» **WHAT THE EXERCISE ASKS**
Search the material for the string "Карастояновой", then show every line where it turns up.

» **INPUT FOR THIS TASK**
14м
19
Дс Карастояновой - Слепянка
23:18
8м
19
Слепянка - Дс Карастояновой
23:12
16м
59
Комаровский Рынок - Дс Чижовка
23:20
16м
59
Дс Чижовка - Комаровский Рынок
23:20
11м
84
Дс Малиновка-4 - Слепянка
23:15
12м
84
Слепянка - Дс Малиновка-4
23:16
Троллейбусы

--

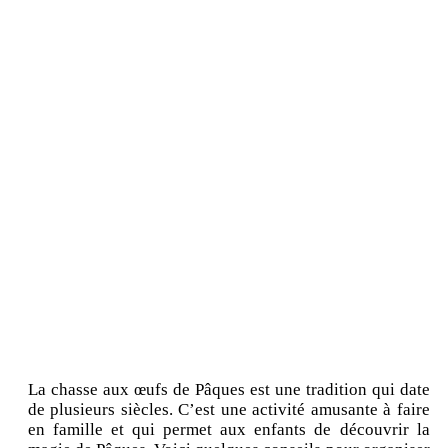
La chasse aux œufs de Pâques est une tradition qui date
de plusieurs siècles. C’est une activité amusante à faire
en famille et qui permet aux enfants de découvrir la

* * *

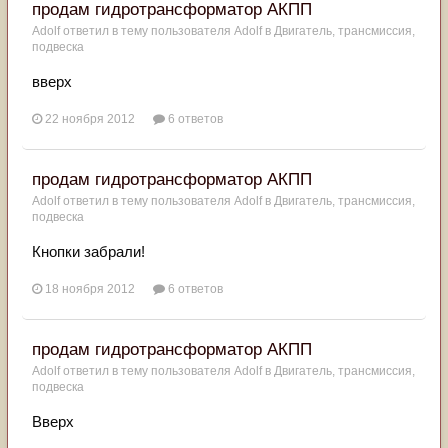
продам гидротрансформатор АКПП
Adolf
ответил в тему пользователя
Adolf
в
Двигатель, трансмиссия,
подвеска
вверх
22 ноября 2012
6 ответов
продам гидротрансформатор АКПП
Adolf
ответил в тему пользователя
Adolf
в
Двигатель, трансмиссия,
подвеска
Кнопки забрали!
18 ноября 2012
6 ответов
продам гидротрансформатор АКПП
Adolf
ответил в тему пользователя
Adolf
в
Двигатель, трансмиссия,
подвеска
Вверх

» **RESPONSE TO THE EXERCISE**
Дс Карастояновой - Слепянка
Слепянка - Дс Карастояновой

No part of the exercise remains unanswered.